TEMPO Interaktif, Jakarta - Krisis keuangan yang dialami maspakai penerbangan PT Merpati Nusantara Airlines dinilai telah mencapai titik kritis. Bukan itu saja, perusahaan ini juga tidak sehat dalam strategi perusahaan.
"Sudah saatnya dipertanyakan masihkah keberadaan Merpati dibutuhkan," kata pengamat penerbangan, Alvin Lie, melalui surat elektronik kepada Tempo, Senin, 17 Oktober 2011 malam.
Alvin mengatakan, kesulitan keuangan Merpati merupakan penyakit menahun perusahaan ini. Merpati telah beberapa kali mendapat bantuan dana dari pemerintah. Pada 2010, setengah dari permintaan Merpati senilai Rp 600 miliar disetujui pemerintah.
Tahun sebelumnya, Merpati juga memperoleh kucuran anggaran Rp 450 miliar dari Rp 1,1 triliun yang diajukan. "Suntikan itu habis digunakan membayar utang maupun gaji pegawai," kata Alvin.
Paruh pertama 2011, Merpati juga mendapat tambahan dana lebih dari Rp 500 miliar melalui APBN Perubahan. Saat ini, dana itu belum dikucurkan pemerintah melalui Kementerian Keuangan.
Dari aspek manajemen perusahaan, Alvin berpendapat, Merpati tidak mampu membeli pesawat baru. Solusinya, manajemen menempuh jalur sewa pesawat. Tapi upaya itu dinilai Alvin mendapat berbagai kendala.
"Bahkan bekas direktur utama Merpati harus berurusan dengan Komisi Pemberantasan Korupsi," kata Alvin.
Mantan legislator DPR RI dari Fraksi Partai Amanat Nasional ini mengatakan, kemampuan keuangan memojokkan Merpati sehingga tak punya pilihan lain dalam pengadaan pesawat.
Merpati hanya bisa melakukan pengadaan pesawat MA-60 buatan Cina yang memberi sistem pembayaran amat ringan dan kompetitif.
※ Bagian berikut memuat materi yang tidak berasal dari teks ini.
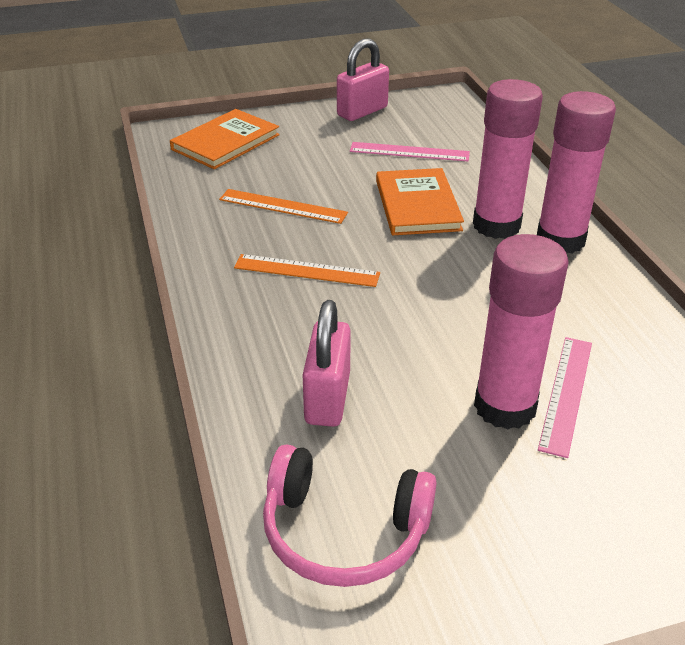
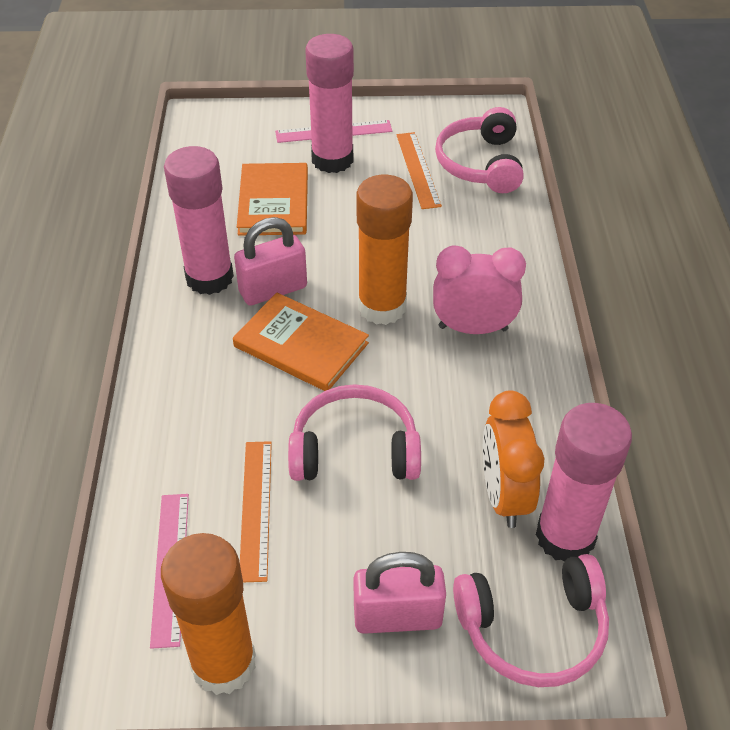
orange clock: none = 0 -> [483,391,544,528] = 1
orange glue stick: none = 0 -> [161,533,256,695] [356,175,413,325] = 2
pink clock: none = 0 -> [433,245,526,334] = 1
pink headphones: [263,444,436,587] = 1 -> [288,384,421,481] [435,107,524,193] [453,554,609,687] = 3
Alvin mengatakan, tahun lalu, Merpati sudah memperoleh keringanan utang melalui restrukturisasi utang oleh lessor.
Namun, kata dia, kali ini timbunan utang itu kembali menumpuk. "Membayar Pertamina saja Merpati mengalami kesulitan likuiditas," kata Alvin.
Dengan kondisi itu, Alvin meminta pemerintah segera melakukan koreksi atas keberadaan Merpati. Menurut dia, pemerintah harus mempertimbangkan segmen pasar dan jalur tujuan.
"Haruskah Merpati terus melayani rute perintis sebagai pelayanan publik atau berubah haluan menjadi perusahaan kompetitif dan berorientasi laba," kata Alvin.
Dia mengatakan, Merpati dipastikan tidak mampu hidup mandiri. Buktinya, setiap tahun Merpati harus mendapat suntikan dana yang dimanfaatkan untuk sekadar mengurangi utang yang menumpuk.
Jika pemerintah tetap mempertahankan keberadaan Merpati, sebaiknya disiapkan anggaran subsidi yang jelas. Tapi jika pemerintah menilai jalur perintis saat ini sudah cukup dilayani secara efisien oleh maskapai swasta maka, "Segera transformasi Merpati menjadi maskapai kompetitif dengan konsekuensi menambah modal agar tercapai rasio keuangan yang sehat," kata Alvin.
Dia menuturkan jika kemudian Merpati harus tutup buku, pemerintah diminta melakukan secara elegan. "Jangan biarkan Merpati merana sampai mati," ucap Alvin.